#### EXCERPTED RECORDS
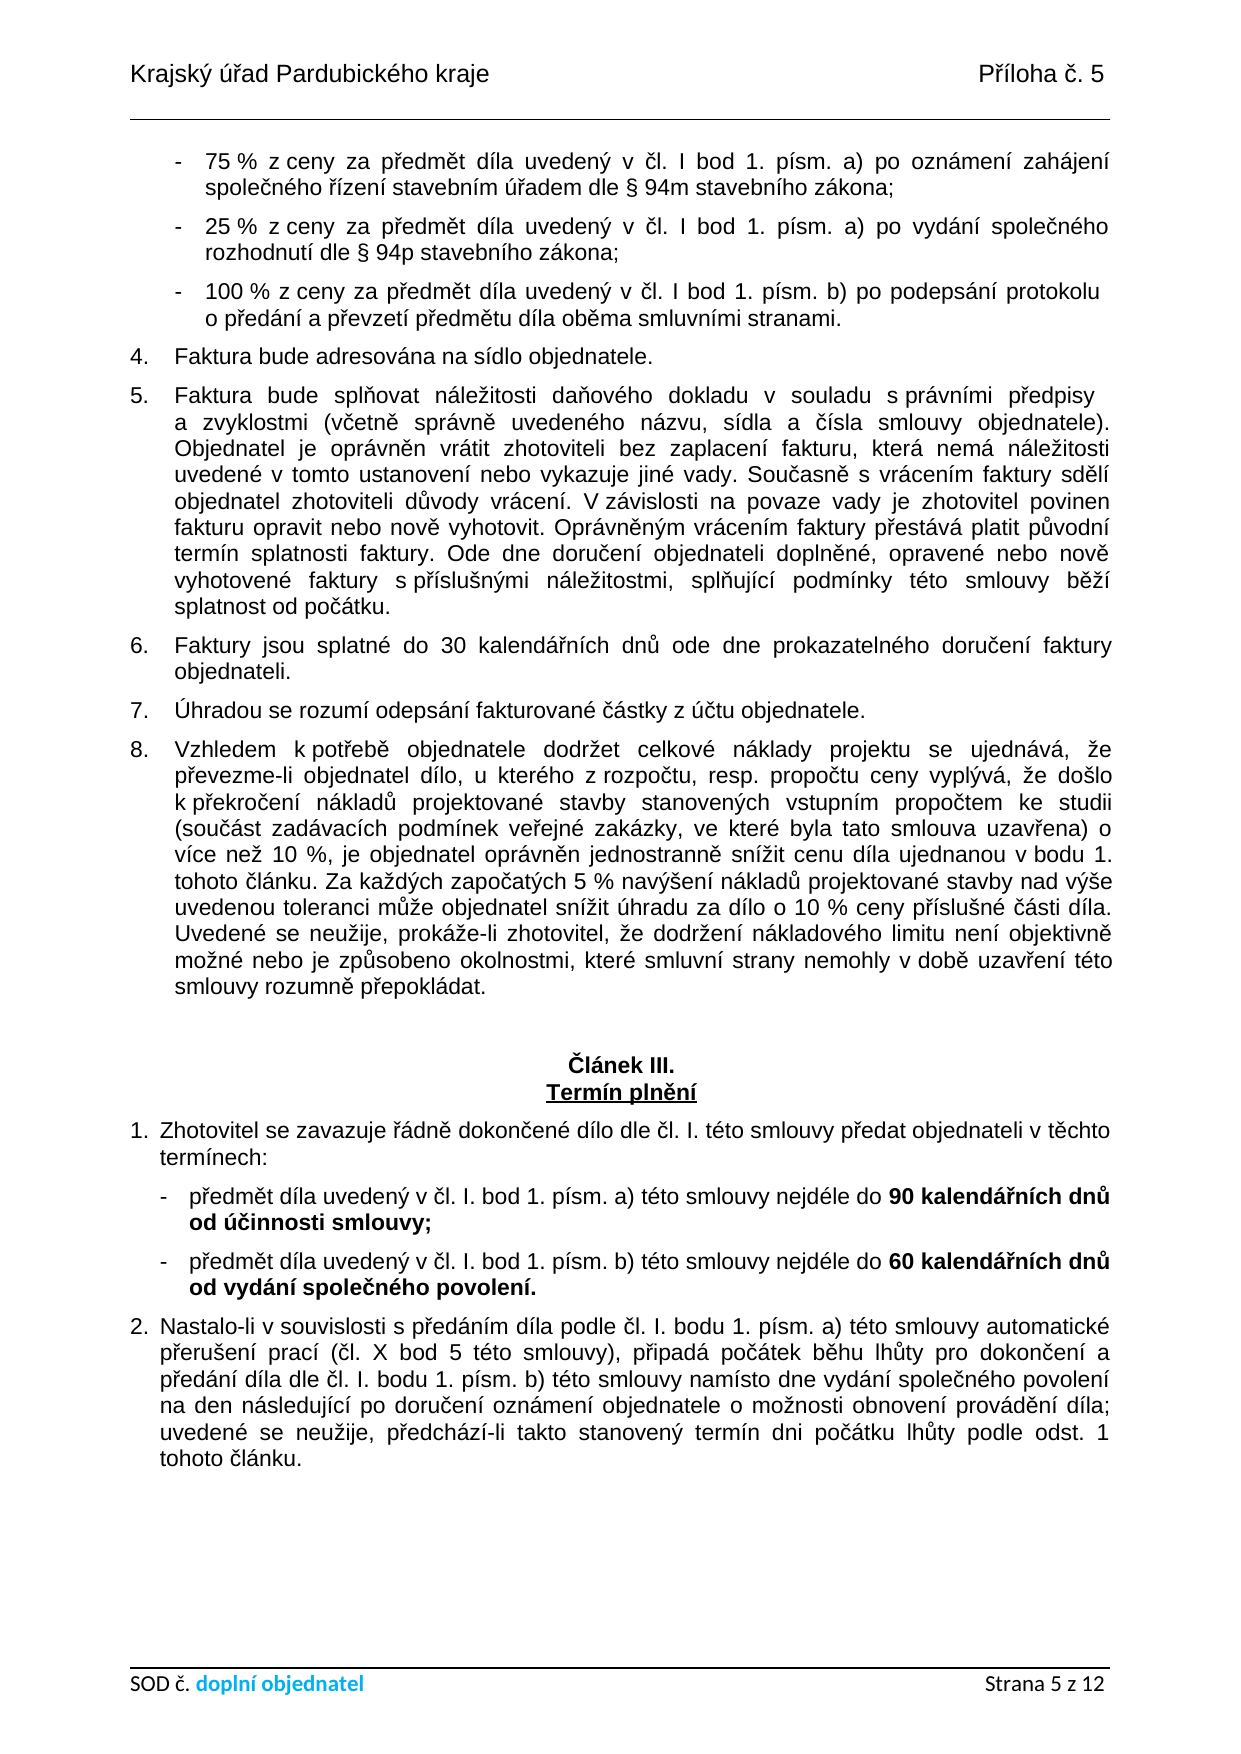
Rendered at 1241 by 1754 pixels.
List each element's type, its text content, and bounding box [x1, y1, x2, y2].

text Článek III. [130, 1052, 1113, 1078]
list Zhotovitel se zavazuje řádně dokončené dílo dle čl. I. této smlouvy předat objednateli v těchto termínech: [130, 1117, 1110, 1170]
list 25 % z ceny za předmět díla uvedený v čl. I bod 1. písm. a) po vydání společného rozhodnutí dle § 94p stavebního zákona; [174, 213, 1110, 266]
text Termín plnění [130, 1078, 1113, 1105]
text - předmět díla uvedený v čl. I. bod 1. písm. a) této smlouvy nejdéle do 90 kalendářních dnů od účinnosti smlouvy; [159, 1183, 1110, 1235]
list 75 % z ceny za předmět díla uvedený v čl. I bod 1. písm. a) po oznámení zahájení společného řízení stavebním úřadem dle § 94m stavebního zákona; [174, 148, 1110, 200]
text 4. Faktura bude adresována na sídlo objednatele. [130, 343, 1110, 370]
list 7. Úhradou se rozumí odepsání fakturované částky z účtu objednatele. [130, 697, 1113, 723]
list 100 % z ceny za předmět díla uvedený v čl. I bod 1. písm. b) po podepsání protokolu o předání a převzetí předmětu díla oběma smluvními stranami. [174, 278, 1110, 331]
text - předmět díla uvedený v čl. I. bod 1. písm. b) této smlouvy nejdéle do 60 kalendářních dnů od vydání společného povolení. [159, 1248, 1110, 1301]
text 6. Faktury jsou splatné do 30 kalendářních dnů ode dne prokazatelného doručení faktury objednateli. [130, 632, 1113, 684]
list Nastalo-li v souvislosti s předáním díla podle čl. I. bodu 1. písm. a) této smlouvy automatické přerušení prací (čl. X bod 5 této smlouvy), připadá počátek běhu lhůty pro dokončení a předání díla dle čl. I. bodu 1. písm. b) této smlouvy namísto dne vydání společného povolení na den následující po doručení oznámení objednatele o možnosti obnovení provádění díla; uvedené se neužije, předchází-li takto stanovený termín dni počátku lhůty podle odst. 1 tohoto článku. [130, 1313, 1110, 1471]
text 5. Faktura bude splňovat náležitosti daňového dokladu v souladu s právními předpisy a zvyklostmi (včetně správně uvedeného názvu, sídla a čísla smlouvy objednatele). Objednatel je oprávněn vrátit zhotoviteli bez zaplacení fakturu, která nemá náležitosti uvedené v tomto ustanovení nebo vykazuje jiné vady. Současně s vrácením faktury sdělí objednatel zhotoviteli důvody vrácení. V závislosti na povaze vady je zhotovitel povinen fakturu opravit nebo nově vyhotovit. Oprávněným vrácením faktury přestává platit původní termín splatnosti faktury. Ode dne doručení objednateli doplněné, opravené nebo nově vyhotovené faktury s příslušnými náležitostmi, splňující podmínky této smlouvy běží splatnost od počátku. [130, 382, 1110, 619]
list 8. Vzhledem k potřebě objednatele dodržet celkové náklady projektu se ujednává, že převezme-li objednatel dílo, u kterého z rozpočtu, resp. propočtu ceny vyplývá, že došlo k překročení nákladů projektované stavby stanovených vstupním propočtem ke studii (součást zadávacích podmínek veřejné zakázky, ve které byla tato smlouva uzavřena) o více než 10 %, je objednatel oprávněn jednostranně snížit cenu díla ujednanou v bodu 1. tohoto článku. Za každých započatých 5 % navýšení nákladů projektované stavby nad výše uvedenou toleranci může objednatel snížit úhradu za dílo o 10 % ceny příslušné části díla. Uvedené se neužije, prokáže-li zhotovitel, že dodržení nákladového limitu není objektivně možné nebo je způsobeno okolnostmi, které smluvní strany nemohly v době uzavření této smlouvy rozumně přepokládat. [130, 736, 1113, 999]
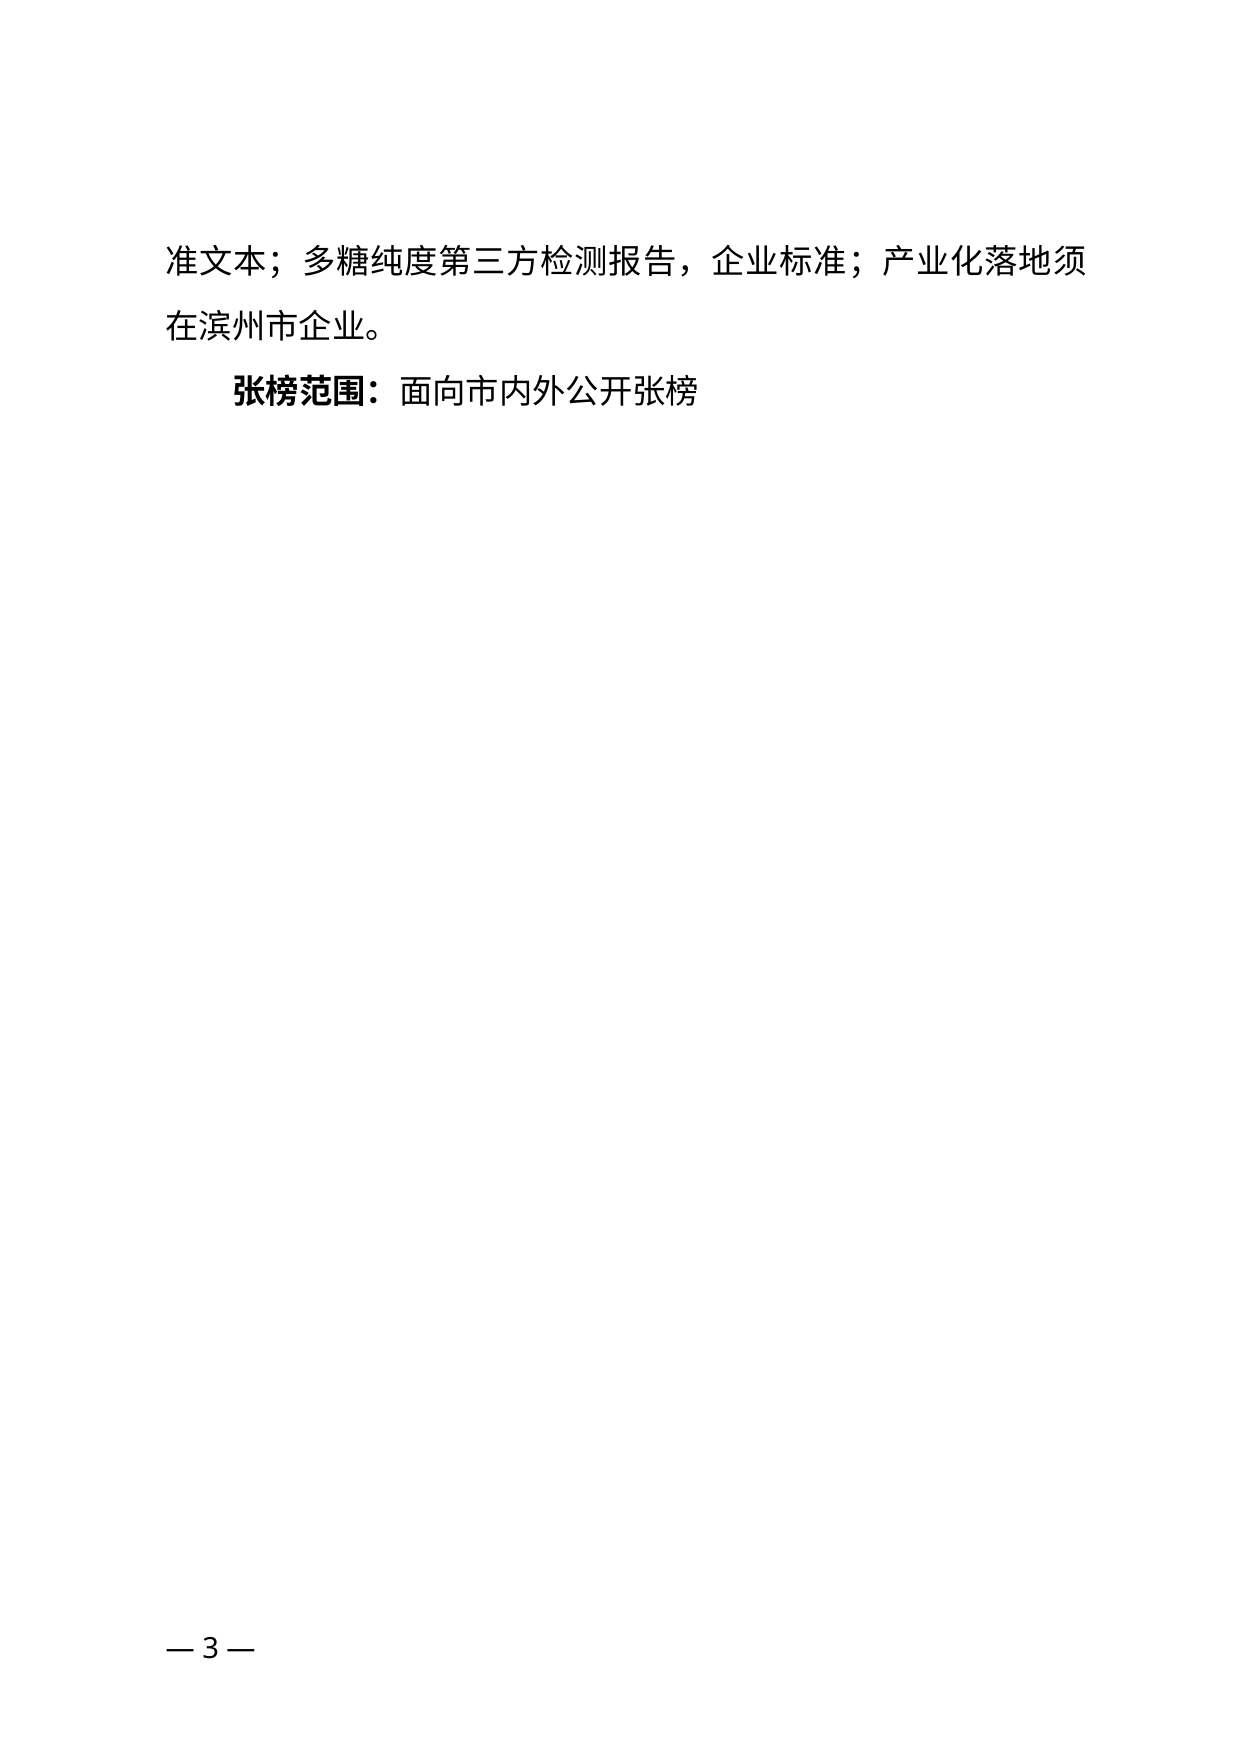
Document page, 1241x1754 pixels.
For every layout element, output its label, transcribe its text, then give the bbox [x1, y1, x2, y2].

text 张榜范围：面向市内外公开张榜 [165, 357, 1087, 422]
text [165, 227, 1087, 357]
########
From the data above, count the lines that contain "zákona" and write only that count.

**RESULT OF THE EXERCISE:** 2